***** Material to process *****
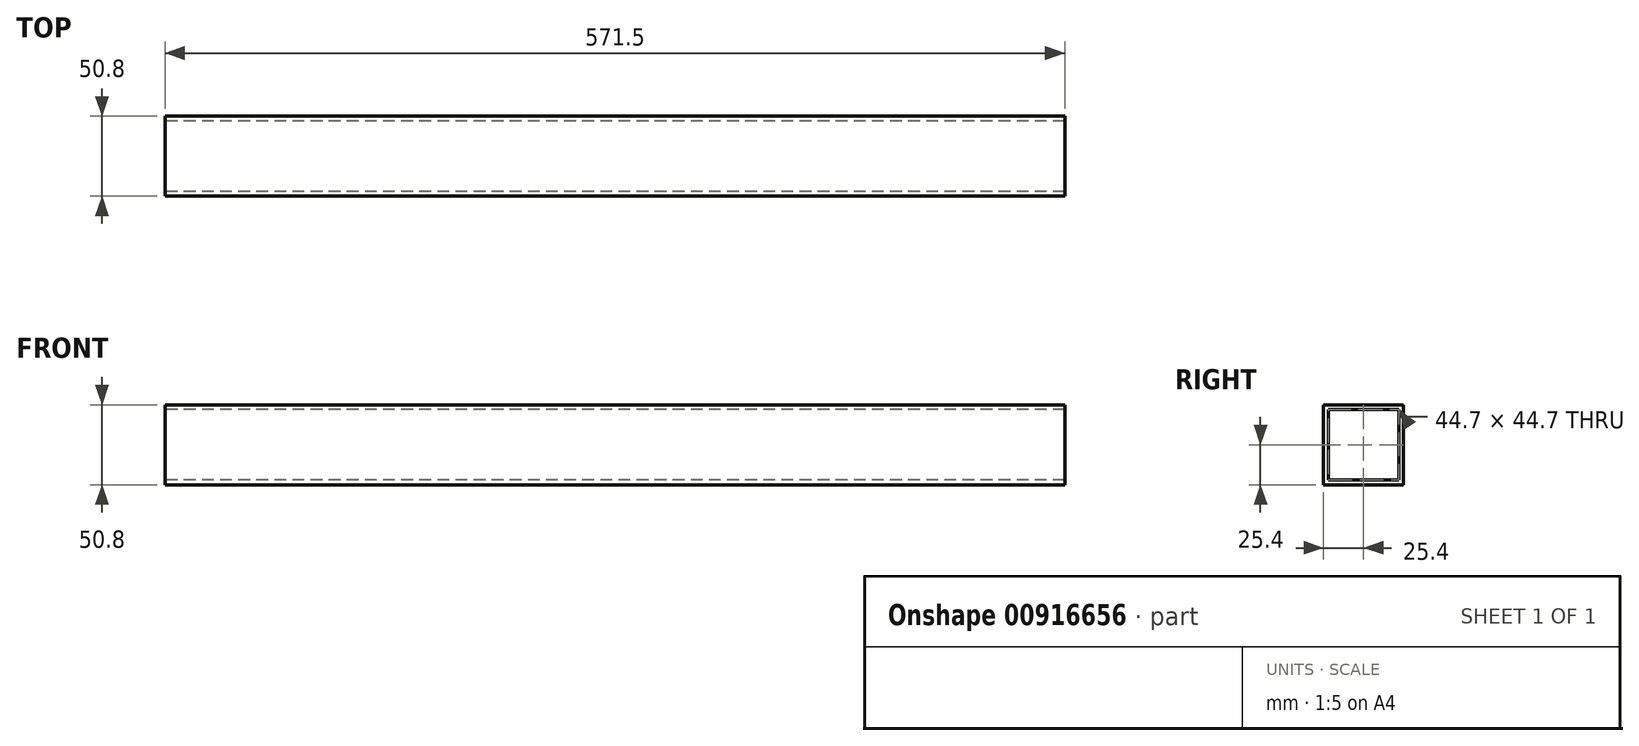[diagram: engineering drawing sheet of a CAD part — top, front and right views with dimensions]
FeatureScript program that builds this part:
annotation { "Feature Type Name" : "Feature", "Feature Type Description" : "" }
export const myFeature = defineFeature(function(context is Context, id is Id, definition is map)
    precondition{}
    {
        {
            var Q0;
            Q0=qCreatedBy(makeId("Right.planeOp"),FACE);
            var sketch = newSketch(context, id + "F0", { "sketchPlane" : qUnion([Q0])});
            skLineSegment(sketch, "E0.bottom", {"start": v(25.4, 25.4) * mm, "end": v(-25.4, 25.4) * mm});
            skLineSegment(sketch, "E0.top", {"start": v(25.4, -25.4) * mm, "end": v(-25.4, -25.4) * mm});
            skLineSegment(sketch, "E0.left", {"start": v(25.4, 25.4) * mm, "end": v(25.4, -25.4) * mm});
            skLineSegment(sketch, "E0.right", {"start": v(-25.4, 25.4) * mm, "end": v(-25.4, -25.4) * mm});
            skPoint(sketch, "E0.middle", {"position": v(0, 0) * mm});
            skLineSegment(sketch, "E1.bottom", {"start": v(-22.35, 22.35) * mm, "end": v(22.35, 22.35) * mm});
            skLineSegment(sketch, "E1.top", {"start": v(-22.35, -22.35) * mm, "end": v(22.35, -22.35) * mm});
            skLineSegment(sketch, "E1.left", {"start": v(-22.35, 22.35) * mm, "end": v(-22.35, -22.35) * mm});
            skLineSegment(sketch, "E1.right", {"start": v(22.35, 22.35) * mm, "end": v(22.35, -22.35) * mm});
            skSolve(sketch);
        }
        {
            var Q0;
            Q0=qSketchRegion(id+"F0",true);
            extrude(context, id + "F1", {"entities" : qUnion([Q0]), "depth" : 571.5 * mm, "offsetDistance" : 25.4 * mm});
        }
    });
*****
• [Work to complete]: Reproduce every row of the CAD file records above without any changes, and leave the pictures out.

• [Task output]:
[diagram: engineering drawing sheet of a CAD part — top, front and right views with dimensions]
FeatureScript program that builds this part:
annotation { "Feature Type Name" : "Feature", "Feature Type Description" : "" }
export const myFeature = defineFeature(function(context is Context, id is Id, definition is map)
    precondition{}
    {
        {
            var Q0;
            Q0=qCreatedBy(makeId("Right.planeOp"),FACE);
            var sketch = newSketch(context, id + "F0", { "sketchPlane" : qUnion([Q0])});
            skLineSegment(sketch, "E0.bottom", {"start": v(25.4, 25.4) * mm, "end": v(-25.4, 25.4) * mm});
            skLineSegment(sketch, "E0.top", {"start": v(25.4, -25.4) * mm, "end": v(-25.4, -25.4) * mm});
            skLineSegment(sketch, "E0.left", {"start": v(25.4, 25.4) * mm, "end": v(25.4, -25.4) * mm});
            skLineSegment(sketch, "E0.right", {"start": v(-25.4, 25.4) * mm, "end": v(-25.4, -25.4) * mm});
            skPoint(sketch, "E0.middle", {"position": v(0, 0) * mm});
            skLineSegment(sketch, "E1.bottom", {"start": v(-22.35, 22.35) * mm, "end": v(22.35, 22.35) * mm});
            skLineSegment(sketch, "E1.top", {"start": v(-22.35, -22.35) * mm, "end": v(22.35, -22.35) * mm});
            skLineSegment(sketch, "E1.left", {"start": v(-22.35, 22.35) * mm, "end": v(-22.35, -22.35) * mm});
            skLineSegment(sketch, "E1.right", {"start": v(22.35, 22.35) * mm, "end": v(22.35, -22.35) * mm});
            skSolve(sketch);
        }
        {
            var Q0;
            Q0=qSketchRegion(id+"F0",true);
            extrude(context, id + "F1", {"entities" : qUnion([Q0]), "depth" : 571.5 * mm, "offsetDistance" : 25.4 * mm});
        }
    });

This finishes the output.